本人は記憶にある中では初めての入院なのでドキドキ。もちろん手術も生まれて初めてなので、とても不安。ただ、病気を持ったままなのも非常に嫌なので、がんばって手術を受けようと考えて、比較的落ち着いた状態でいた。
こちらとしても「がんばってるなぁ」と思っていたのだけれど、土曜日の夜中になって急に「お腹が痛い」と言い出し、翌朝には「気持ちが悪い」と言い出して一度トイレで吐いた。その後、腹痛や吐き気は治まったものの、37度2分〜4分の熱が出て、一日中だるそうに寝てばかりいた。

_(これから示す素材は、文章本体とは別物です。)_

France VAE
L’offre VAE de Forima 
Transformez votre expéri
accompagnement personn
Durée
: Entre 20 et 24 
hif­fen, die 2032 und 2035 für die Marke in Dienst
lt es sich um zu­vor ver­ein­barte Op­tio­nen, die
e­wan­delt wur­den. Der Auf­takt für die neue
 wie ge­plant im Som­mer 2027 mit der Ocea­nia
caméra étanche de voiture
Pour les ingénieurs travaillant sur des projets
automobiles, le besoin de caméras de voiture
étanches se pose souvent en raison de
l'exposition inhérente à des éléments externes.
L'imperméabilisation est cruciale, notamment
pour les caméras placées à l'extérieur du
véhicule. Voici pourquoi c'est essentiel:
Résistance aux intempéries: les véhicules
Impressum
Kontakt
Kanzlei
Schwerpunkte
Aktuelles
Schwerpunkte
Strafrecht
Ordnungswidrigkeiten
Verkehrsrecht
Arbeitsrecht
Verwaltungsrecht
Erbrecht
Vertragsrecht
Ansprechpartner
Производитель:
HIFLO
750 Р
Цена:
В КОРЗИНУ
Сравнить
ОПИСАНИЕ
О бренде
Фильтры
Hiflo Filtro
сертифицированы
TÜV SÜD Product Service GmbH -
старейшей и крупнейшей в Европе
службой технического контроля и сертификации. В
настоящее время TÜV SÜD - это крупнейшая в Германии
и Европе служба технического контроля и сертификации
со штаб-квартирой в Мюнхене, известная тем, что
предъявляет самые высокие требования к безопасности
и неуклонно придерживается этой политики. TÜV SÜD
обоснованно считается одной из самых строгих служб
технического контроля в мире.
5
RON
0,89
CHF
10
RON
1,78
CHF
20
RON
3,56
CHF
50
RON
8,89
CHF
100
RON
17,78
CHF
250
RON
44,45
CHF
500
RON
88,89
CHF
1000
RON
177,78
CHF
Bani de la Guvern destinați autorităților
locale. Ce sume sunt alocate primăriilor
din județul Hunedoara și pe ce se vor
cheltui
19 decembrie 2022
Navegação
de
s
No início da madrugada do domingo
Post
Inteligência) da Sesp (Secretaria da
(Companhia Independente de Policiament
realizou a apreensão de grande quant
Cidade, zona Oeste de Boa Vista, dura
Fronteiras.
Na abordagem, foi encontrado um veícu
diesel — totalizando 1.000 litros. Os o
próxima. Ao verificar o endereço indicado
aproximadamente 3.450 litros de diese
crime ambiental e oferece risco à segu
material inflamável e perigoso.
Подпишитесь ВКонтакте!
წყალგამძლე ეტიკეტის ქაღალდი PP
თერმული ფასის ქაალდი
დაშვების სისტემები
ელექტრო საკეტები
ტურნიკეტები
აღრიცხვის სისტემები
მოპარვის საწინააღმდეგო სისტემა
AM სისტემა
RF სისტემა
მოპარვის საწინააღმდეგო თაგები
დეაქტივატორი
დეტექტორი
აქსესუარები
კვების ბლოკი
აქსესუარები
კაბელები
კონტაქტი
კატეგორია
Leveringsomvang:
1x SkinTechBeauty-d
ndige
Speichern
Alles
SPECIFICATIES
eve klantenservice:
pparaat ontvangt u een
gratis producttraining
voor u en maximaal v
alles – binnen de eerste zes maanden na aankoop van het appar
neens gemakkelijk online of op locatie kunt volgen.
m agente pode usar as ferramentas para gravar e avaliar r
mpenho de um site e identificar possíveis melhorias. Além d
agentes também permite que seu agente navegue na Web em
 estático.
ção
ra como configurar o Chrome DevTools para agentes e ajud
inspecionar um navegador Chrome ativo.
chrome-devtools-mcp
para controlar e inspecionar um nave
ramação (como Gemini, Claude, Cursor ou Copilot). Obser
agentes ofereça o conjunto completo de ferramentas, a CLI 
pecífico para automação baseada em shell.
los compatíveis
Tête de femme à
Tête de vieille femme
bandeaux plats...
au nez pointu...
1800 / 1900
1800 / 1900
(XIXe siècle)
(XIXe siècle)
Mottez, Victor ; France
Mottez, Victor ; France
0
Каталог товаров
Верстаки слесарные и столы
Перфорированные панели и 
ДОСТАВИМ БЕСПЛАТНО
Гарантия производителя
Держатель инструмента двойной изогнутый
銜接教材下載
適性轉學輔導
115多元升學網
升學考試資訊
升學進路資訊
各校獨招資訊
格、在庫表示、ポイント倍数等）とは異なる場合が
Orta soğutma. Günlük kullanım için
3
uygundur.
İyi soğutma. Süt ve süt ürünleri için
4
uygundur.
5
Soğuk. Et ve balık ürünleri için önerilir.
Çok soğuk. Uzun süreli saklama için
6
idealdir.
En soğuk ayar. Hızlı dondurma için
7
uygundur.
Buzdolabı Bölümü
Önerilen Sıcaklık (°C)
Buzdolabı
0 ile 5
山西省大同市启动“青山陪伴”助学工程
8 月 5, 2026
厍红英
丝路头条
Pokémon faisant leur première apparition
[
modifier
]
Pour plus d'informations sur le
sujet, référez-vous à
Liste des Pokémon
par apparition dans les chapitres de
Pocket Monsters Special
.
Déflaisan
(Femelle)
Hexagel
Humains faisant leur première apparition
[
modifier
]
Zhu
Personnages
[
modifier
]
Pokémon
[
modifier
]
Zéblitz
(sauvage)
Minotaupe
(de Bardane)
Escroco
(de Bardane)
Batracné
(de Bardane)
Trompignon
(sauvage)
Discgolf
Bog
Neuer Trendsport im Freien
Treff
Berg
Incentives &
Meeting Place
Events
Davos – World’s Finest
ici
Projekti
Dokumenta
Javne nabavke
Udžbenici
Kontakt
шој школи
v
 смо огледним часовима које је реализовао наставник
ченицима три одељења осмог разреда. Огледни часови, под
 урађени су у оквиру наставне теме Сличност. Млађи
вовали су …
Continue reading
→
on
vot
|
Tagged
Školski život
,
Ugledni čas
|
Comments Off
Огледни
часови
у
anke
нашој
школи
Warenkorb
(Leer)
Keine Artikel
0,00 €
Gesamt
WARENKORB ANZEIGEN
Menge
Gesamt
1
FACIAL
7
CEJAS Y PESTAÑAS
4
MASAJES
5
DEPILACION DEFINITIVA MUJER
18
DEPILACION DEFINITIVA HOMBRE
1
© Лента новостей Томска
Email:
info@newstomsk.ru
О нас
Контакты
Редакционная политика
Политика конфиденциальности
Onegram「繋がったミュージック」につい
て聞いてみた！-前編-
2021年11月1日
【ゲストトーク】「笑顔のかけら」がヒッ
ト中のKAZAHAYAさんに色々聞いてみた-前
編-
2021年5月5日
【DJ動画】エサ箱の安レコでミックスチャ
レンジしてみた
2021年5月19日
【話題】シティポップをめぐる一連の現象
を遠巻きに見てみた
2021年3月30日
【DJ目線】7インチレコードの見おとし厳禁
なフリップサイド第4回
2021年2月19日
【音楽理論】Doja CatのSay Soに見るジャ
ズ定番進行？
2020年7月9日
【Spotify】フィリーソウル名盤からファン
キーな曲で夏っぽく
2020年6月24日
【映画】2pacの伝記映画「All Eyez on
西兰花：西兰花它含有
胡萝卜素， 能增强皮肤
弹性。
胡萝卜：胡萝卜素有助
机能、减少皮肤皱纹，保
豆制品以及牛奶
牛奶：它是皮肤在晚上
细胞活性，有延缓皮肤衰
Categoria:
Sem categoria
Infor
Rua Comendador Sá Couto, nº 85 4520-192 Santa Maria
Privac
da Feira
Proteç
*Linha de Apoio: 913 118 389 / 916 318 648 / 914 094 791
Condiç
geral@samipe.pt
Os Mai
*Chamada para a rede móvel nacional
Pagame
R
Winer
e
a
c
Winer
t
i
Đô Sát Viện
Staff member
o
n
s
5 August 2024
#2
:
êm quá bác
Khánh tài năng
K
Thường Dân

前日にお祭りに行って人ごみの中を歩いてきたので、風邪をもらってきたかとも思ったけれど、タイミングがタイミングがだし、熱も37度台前半から上がらないし、その割に元気がないので、手術が不安な心因性のものかもしれないと思って様子を見ていた。夕方になってから、試しにパニック時に頓服する薬を飲ませてみたら、その後たちまち熱が下がり、食欲も出て、元気な顔つきになってしまった。夜はまた早々に寝てしまったけれど、やはり不安からくる精神的なものだったのだろうな、と思った。

翌月曜日には元気になったので、無事に入院。こちらの希望通り、個室に入ることができたし、母もずっと付き添いなので、現在の昇平はとても落ち着いている。
手術は火曜日。無事に終了しますように。その後の痛みがあまりひどくありませんように。

でも、昨夜は病室の窓から綺麗な夜景が見えた。探せばいいことは何かしら見つかるかも、と思う入院開始です。